The 62 year-old NRI steel magnate, with a personal wealth estimated at around 12.7 billion pounds, stood out from a list of other residents of the posh Kensington Palace Gardens in the heart of London by paying the council tax on his property in full.
According to The Sunday Times, many of his neighbours are avoiding complete payment by using discounts on their council tax bills.
Some of the world's richest, who are least likely to need help with their bills, are receiving council tax discounts of 216 pounds on properties worth tens of millions of pounds.
Mittal had acquired the property in what is dubbed as billionaires' row from Formula One boss Bernie Ecclestone for 57-million pounds back in 2004, when it was believed to be the most expensive home in Britain.

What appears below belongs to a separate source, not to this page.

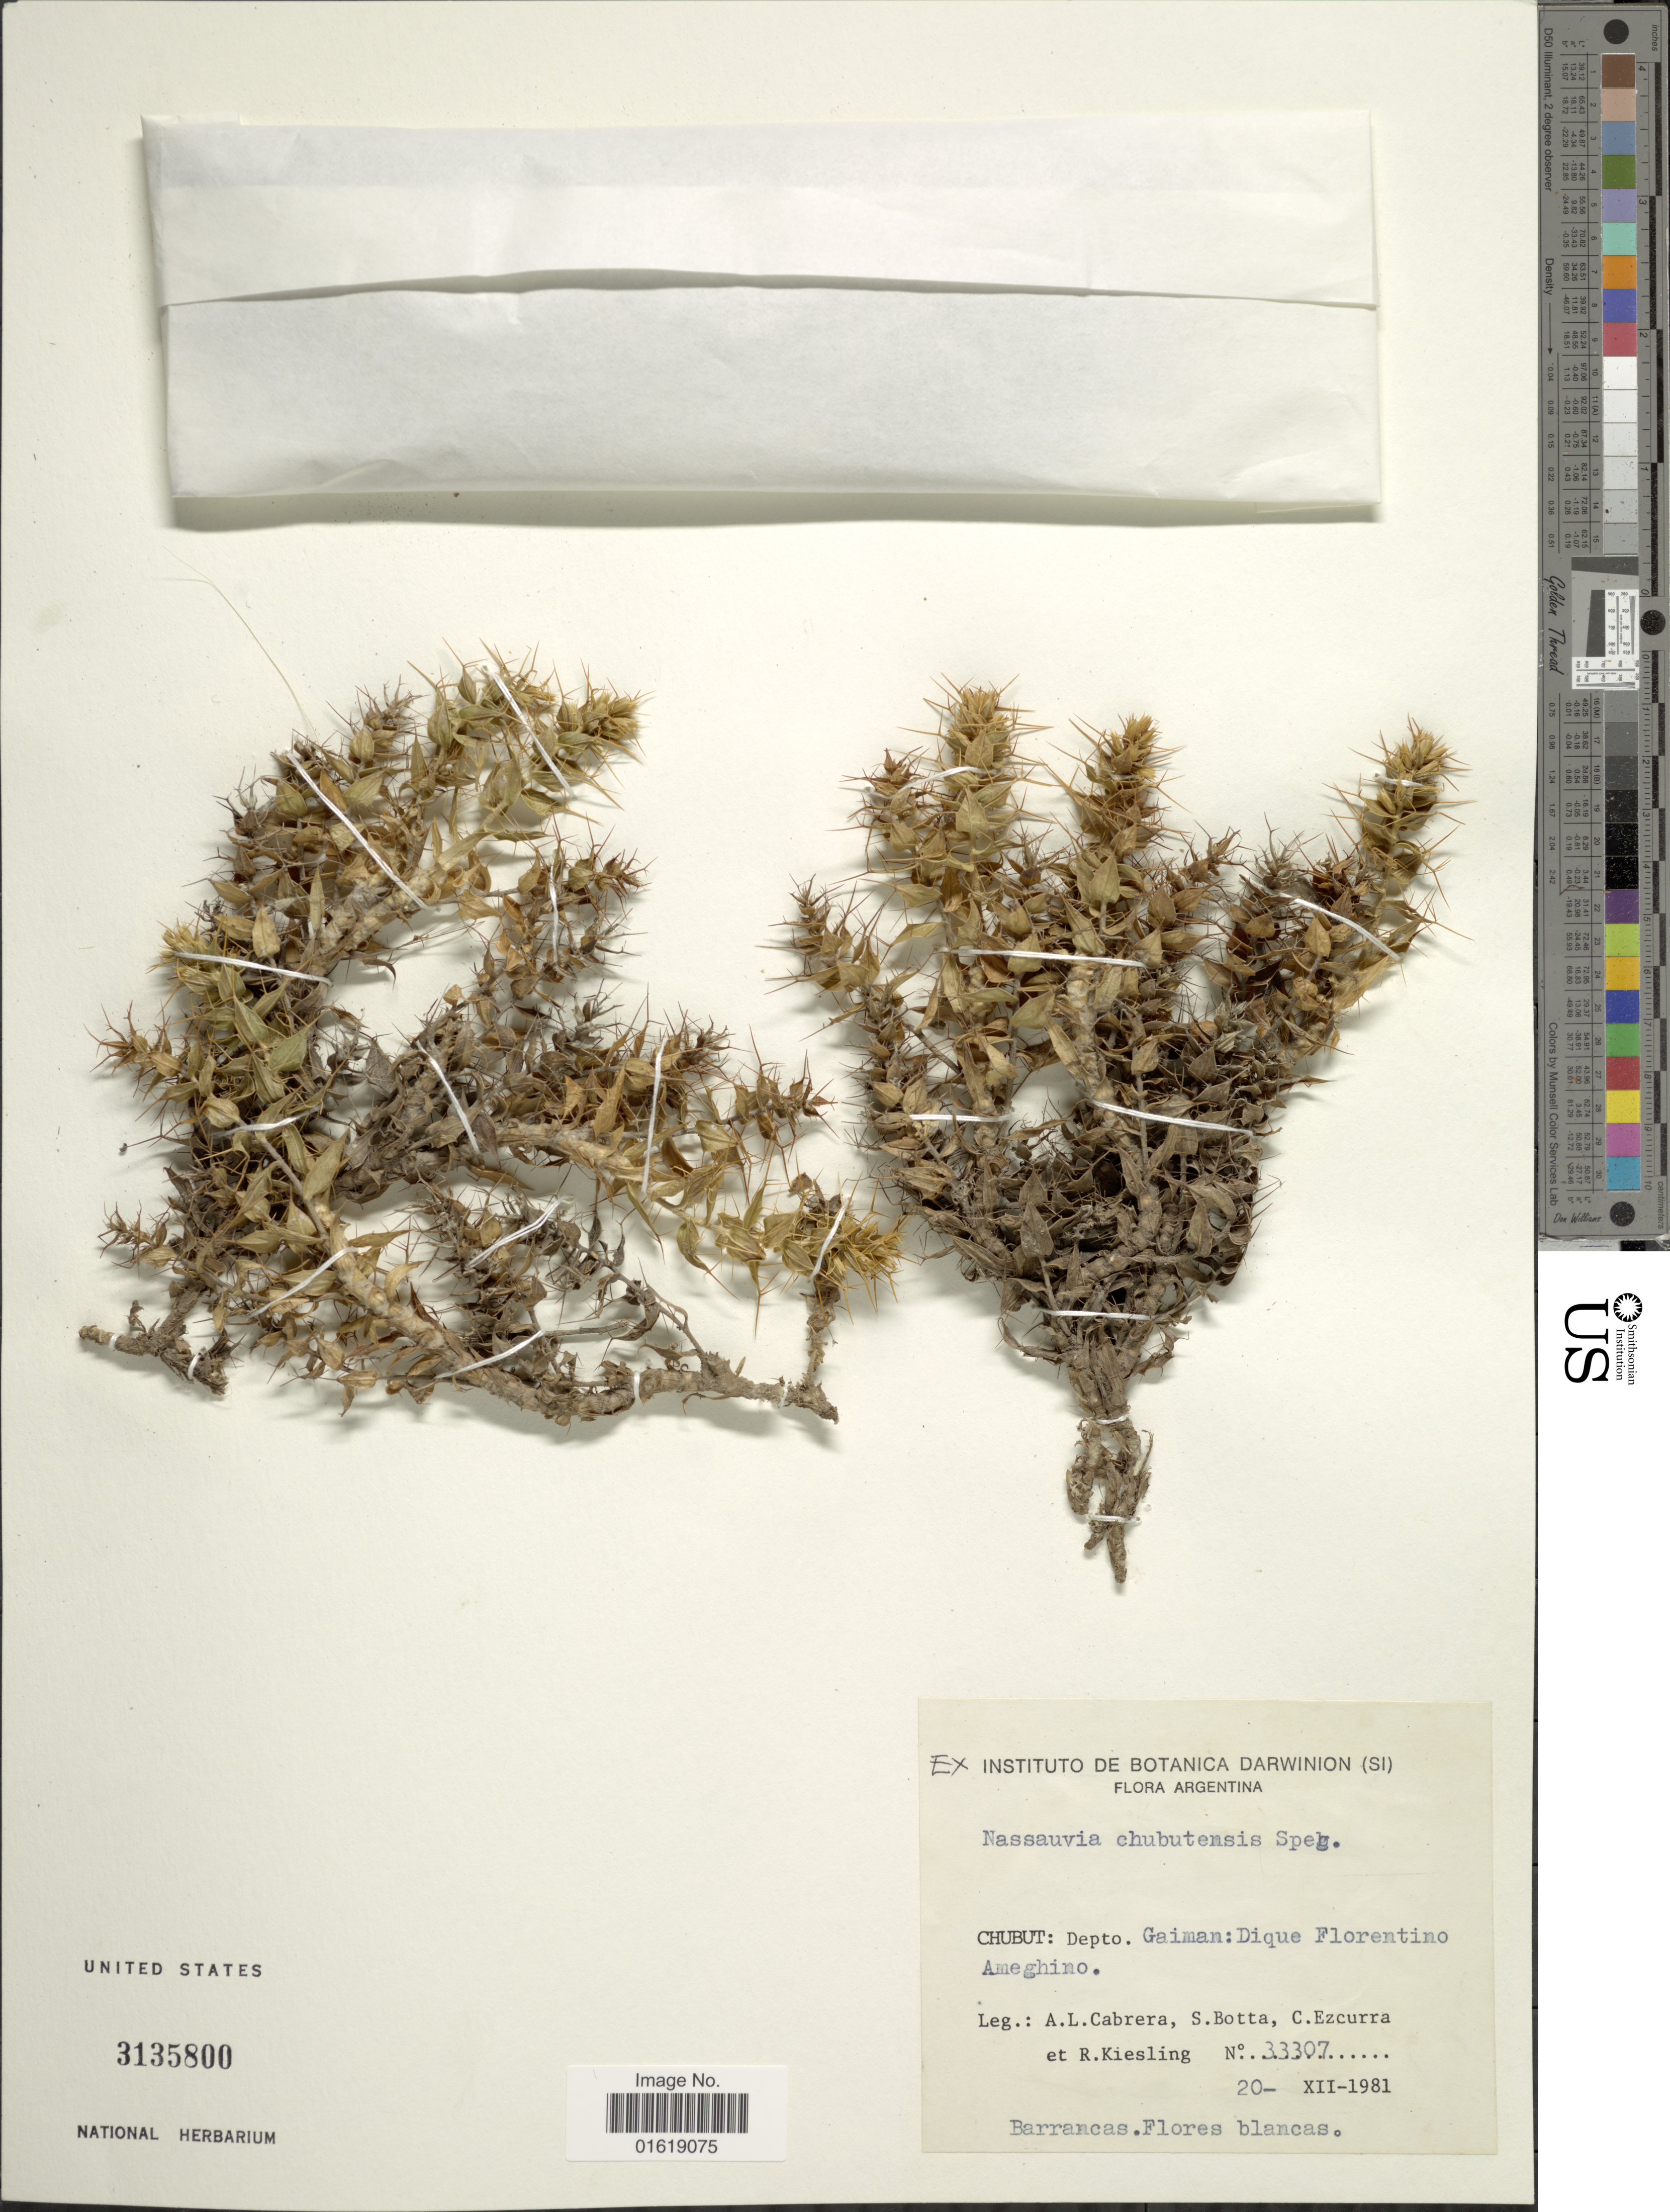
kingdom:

The house is known for its extravagance with 12 bedrooms, an indoor pool, Turkish baths and parking for 20 cars.
The newspaper report claims that one in five such homes on the street qualified for a tax discount last year as "second homes" or long-term empty properties.
Figures show that the Sultan of Brunei enjoyed a second home discount of 10 per cent on his mansion in 2012, reducing his annual bill from 2,158 pounds to 1,942 pounds.
The Saudi royal family's home, opposite the Sultan's house on the same street, was among those which received a similar discount.
The revelation that some of the UK's richest homeowners qualify for council tax discounts will add to growing calls for the system to be overhauled, especially in view of the harsh economic conditions faced by the country.
From April, councils in Britain will have the power to remove the discount, which ranged between 10 and 50 per cent depending on the local authority.
The expected savings will go towards helping those on low income with their council tax bills.